→ **TASK DETAILS**: Starting with the line that holds "right shoulder: (228, 149)" and stopping after the line that holds "left front paw: (504, 402)", repeat the lines below word for word, without the pictures.

→ **AVAILABLE DATA**:

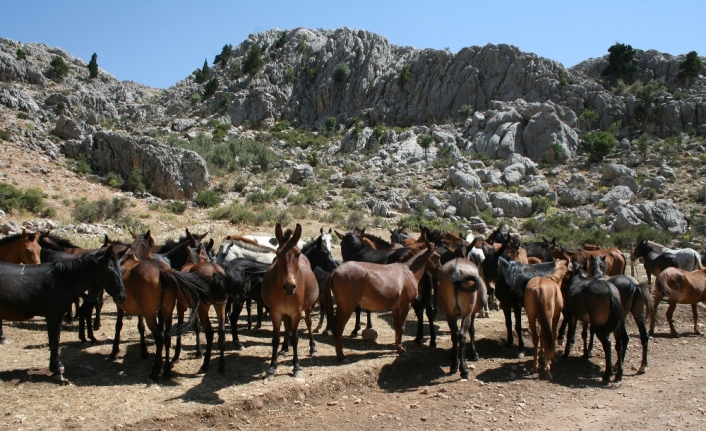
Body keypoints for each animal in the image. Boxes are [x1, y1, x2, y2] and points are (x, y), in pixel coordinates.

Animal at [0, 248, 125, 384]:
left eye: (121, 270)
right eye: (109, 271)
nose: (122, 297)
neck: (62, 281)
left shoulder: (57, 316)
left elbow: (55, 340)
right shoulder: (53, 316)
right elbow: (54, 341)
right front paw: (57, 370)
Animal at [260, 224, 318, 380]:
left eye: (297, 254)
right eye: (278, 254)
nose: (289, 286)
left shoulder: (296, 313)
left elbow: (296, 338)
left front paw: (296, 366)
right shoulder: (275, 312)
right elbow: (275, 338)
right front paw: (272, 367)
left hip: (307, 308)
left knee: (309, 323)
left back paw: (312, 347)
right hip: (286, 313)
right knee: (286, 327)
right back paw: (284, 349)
---
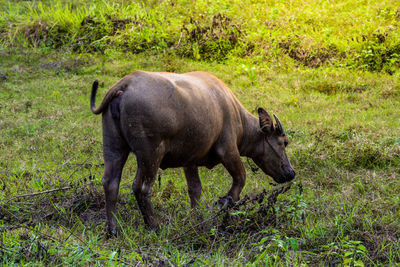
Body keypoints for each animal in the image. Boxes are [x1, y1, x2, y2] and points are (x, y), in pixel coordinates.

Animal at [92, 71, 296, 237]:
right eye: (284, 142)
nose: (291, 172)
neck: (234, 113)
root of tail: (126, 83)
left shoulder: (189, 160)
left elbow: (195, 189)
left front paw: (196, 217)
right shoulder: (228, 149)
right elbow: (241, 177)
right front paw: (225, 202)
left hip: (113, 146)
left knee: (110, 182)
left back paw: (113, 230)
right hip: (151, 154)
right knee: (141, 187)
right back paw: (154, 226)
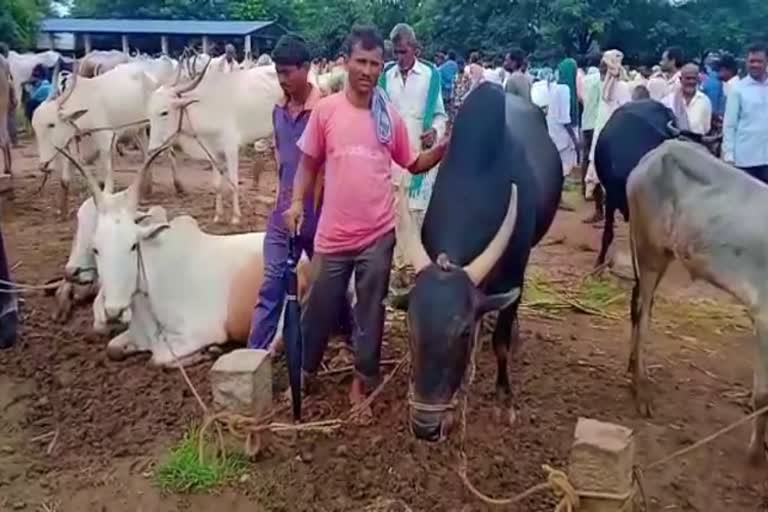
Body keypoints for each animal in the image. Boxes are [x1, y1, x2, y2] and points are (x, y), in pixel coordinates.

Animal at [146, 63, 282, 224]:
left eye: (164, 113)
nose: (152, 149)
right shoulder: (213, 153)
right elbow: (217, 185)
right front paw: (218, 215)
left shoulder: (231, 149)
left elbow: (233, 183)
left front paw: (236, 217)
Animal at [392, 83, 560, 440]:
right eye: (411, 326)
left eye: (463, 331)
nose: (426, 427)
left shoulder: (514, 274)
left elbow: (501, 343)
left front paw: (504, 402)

→ **ANSWER AREA**:
right shoulder: (228, 149)
right elbow: (241, 177)
right front paw: (225, 202)
left hip: (113, 146)
left knee: (110, 182)
left back paw: (113, 230)
right hip: (151, 154)
right knee: (141, 187)
right back paw: (154, 226)
Body keypoints for each animal in the image. Boxes are [x1, y1, x2, y2] and points are (x, y), in pixel coordinates.

Animal at [146, 63, 282, 224]:
left eye: (164, 113)
nose: (152, 149)
right shoulder: (213, 153)
right elbow: (217, 185)
right front paw: (218, 215)
left shoulder: (231, 149)
left elbow: (233, 183)
left front paw: (236, 217)
Animal at [392, 83, 560, 440]:
right eye: (411, 326)
left eye: (463, 331)
nose: (426, 427)
left shoulder: (514, 274)
left elbow: (501, 343)
left front paw: (504, 402)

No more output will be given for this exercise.